Reconnaissons toutefois qu’il est loin de la rue des Hauchies. Etudier l’éventualité de placer un dispositif sécuritaire au profit des piétons et au droit de la rue des Hauchies sur la route de Philippeville, est de la compétence du M.E.T. Les services de police soulèveront ce problème à la « Commission Trafic et Mobilité » qui inclura le M.E.T dans la réflexion


RÉPONSE DE MONSIEUR  L’ÉCHEVIN PAUL FICHEROULLE

La rue des Hauchies forme un carrefour avec la rue de Philippeville et se situe entre les 4 bras de Couillet et le rond point de l’accès au R3 La traversée pour les piétons est effectivement périlleuse à cet endroit car la densité de la circulation y est très importante dans les deux sens, de plus il y a un important trafic de poids lourds ce qui implique une insécurité par la masse et la vitesse de ces camions.

Le passage pour les piétons est implanté correctement, cependant la distance de traversée est très longue ( environ 14m ) et il faut choisir le moment opportun pour se lancer…..

Il existe des feux de signalisation tricolores à hauteur de la rue du Coucou, à environ 150 m du carrefour de la rue des Hauchies. La N5 ( route de Philippeville est une voirie régionale et j’interroge cette autorité sur les problèmes évoqués.

Propreté dans les gradins et tribunes du Stade du Pays de Charleroi.

Ce samedi 9 février, les supporters du Sporting de Charleroi et du Football Club de Saint-Trond s’étaient donné rendez-vous au Stade du Pays de Charleroi pour ce qui devait être une partie agréable. Alors que les joueurs s’échauffaient sur le terrain, dans les travées, un autre match commençait pour ceux qui voulaient occuper un siège propre, tant la crasse était présente partout.
 


 

Alors que Charleroi est en recherche d’une image positive, en tribune 1, celle qui accueille les VIP mais aussi toute la presse sportive, les commentateurs radio et les équipes TV, tous les sièges étaient tapissés d’un dépôt noir, graisseux et poussiéreux ou encore garnis de fientes de pigeons. Lamentable !

Selon les stewards du stade, la situation est la même dans les autres tribunes et chaque match a son pesant de réclamations transmises aux instances dirigeantes qui affirment ne pouvoir rien faire car le stade est communal !

Prochainement les Zèbres affronteront entre autres Mons, Bruges, Gand, Anderlecht et le Standard…, ce seront là entre 10 et 20.000 personnes qui pourront apprécier le brio des Carolos et je l’espère aussi l’éclat du Stade « Pays de Charleroi ». Tout un symbole !

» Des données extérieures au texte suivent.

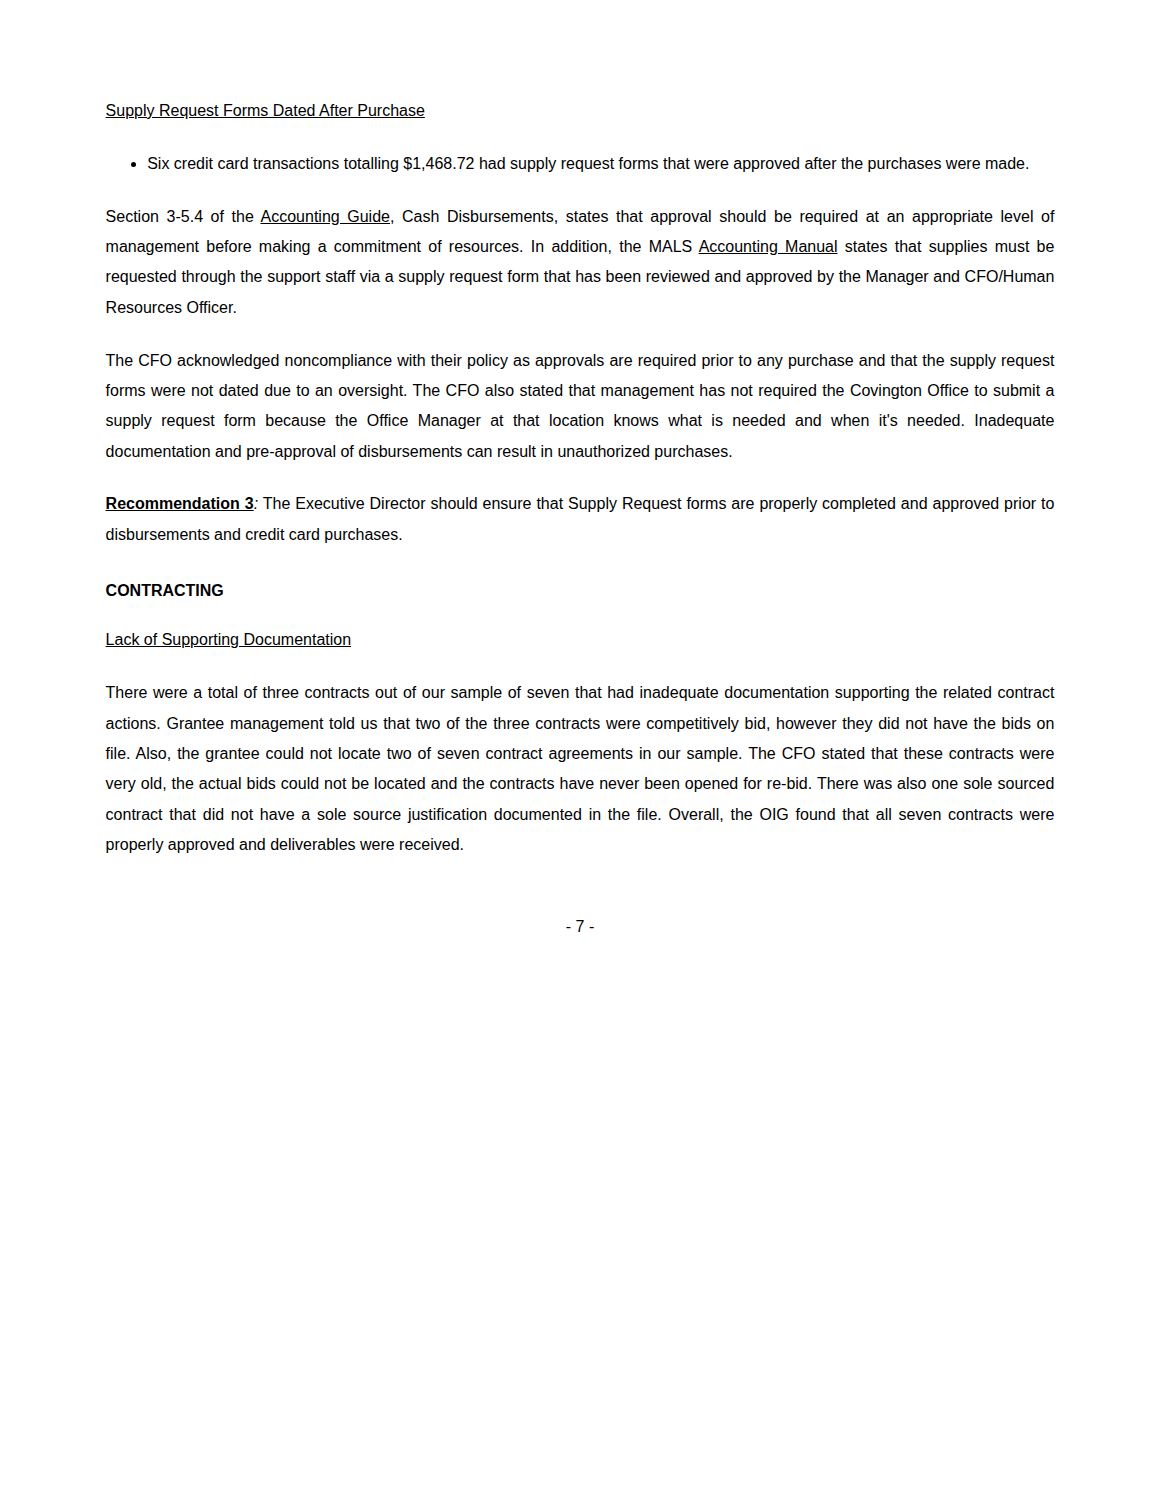Supply Request Forms Dated After Purchase
Six credit card transactions totalling $1,468.72 had supply request forms that were approved after the purchases were made.
Section 3-5.4 of the Accounting Guide, Cash Disbursements, states that approval should be required at an appropriate level of management before making a commitment of resources. In addition, the MALS Accounting Manual states that supplies must be requested through the support staff via a supply request form that has been reviewed and approved by the Manager and CFO/Human Resources Officer.
The CFO acknowledged noncompliance with their policy as approvals are required prior to any purchase and that the supply request forms were not dated due to an oversight. The CFO also stated that management has not required the Covington Office to submit a supply request form because the Office Manager at that location knows what is needed and when it's needed. Inadequate documentation and pre-approval of disbursements can result in unauthorized purchases.
Recommendation 3: The Executive Director should ensure that Supply Request forms are properly completed and approved prior to disbursements and credit card purchases.
CONTRACTING
Lack of Supporting Documentation
There were a total of three contracts out of our sample of seven that had inadequate documentation supporting the related contract actions. Grantee management told us that two of the three contracts were competitively bid, however they did not have the bids on file. Also, the grantee could not locate two of seven contract agreements in our sample. The CFO stated that these contracts were very old, the actual bids could not be located and the contracts have never been opened for re-bid. There was also one sole sourced contract that did not have a sole source justification documented in the file. Overall, the OIG found that all seven contracts were properly approved and deliverables were received.
- 7 -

Madame l’Echevine pourrait-elle me dire :

• à quand remonte le dernier nettoyage du stade ?
• quand sera le prochain ?

Pour la future saison, n’y aurait-il pas moyen d’imaginer avec les magistrats de Charleroi que des peines alternatives puissent être exécutées à l’entretien du stade ou autres infrastructures sportives communales,voire plus largement avec d’autres échevinats au  patrimoine de la ville ?

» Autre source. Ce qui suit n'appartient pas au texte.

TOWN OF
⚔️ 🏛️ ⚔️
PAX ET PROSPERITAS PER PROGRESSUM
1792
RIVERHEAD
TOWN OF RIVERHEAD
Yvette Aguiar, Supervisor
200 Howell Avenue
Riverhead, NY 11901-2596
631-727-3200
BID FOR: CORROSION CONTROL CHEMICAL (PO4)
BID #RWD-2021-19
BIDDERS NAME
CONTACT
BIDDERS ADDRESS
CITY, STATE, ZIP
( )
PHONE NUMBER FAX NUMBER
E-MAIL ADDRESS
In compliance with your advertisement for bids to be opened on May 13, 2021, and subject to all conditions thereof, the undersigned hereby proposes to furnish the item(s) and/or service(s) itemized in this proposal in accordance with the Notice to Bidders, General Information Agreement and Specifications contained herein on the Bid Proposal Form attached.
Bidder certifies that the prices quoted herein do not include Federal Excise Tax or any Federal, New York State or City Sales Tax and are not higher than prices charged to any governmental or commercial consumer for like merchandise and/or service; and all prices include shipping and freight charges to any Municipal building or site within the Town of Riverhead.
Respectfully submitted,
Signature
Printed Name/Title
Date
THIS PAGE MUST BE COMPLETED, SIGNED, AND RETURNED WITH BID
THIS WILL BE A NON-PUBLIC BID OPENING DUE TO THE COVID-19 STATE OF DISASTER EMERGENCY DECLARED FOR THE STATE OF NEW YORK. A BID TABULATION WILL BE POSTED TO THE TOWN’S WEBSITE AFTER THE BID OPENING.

Réponse de Madame l’Echevin Ingrid Colicis

Votre remarque quant au contraste entre la volonté de la ville à développer une image positive et l’état des sièges de T1 lors du match Sporting - St Trond est tout à fait pertinente et retient toute mon attention.

Bien que la problématique que vous exposez dépasse le cadre de mes compétences scabinales , j’ai pris mes renseignements auprès de mon collègue Eric Massin , Echevin de la Régie Foncière et d’autre part la SA. Sporting de Charleroi , le nettoyage du stade incombe au locataire.

Il est dès lors surprenant que face aux nombreuses réclamations auxquelles vous faites allusion , les instances dirigeantes avouent leur impuissance.

C’est pourtant elles qui pourraient répondre à vos deux questions.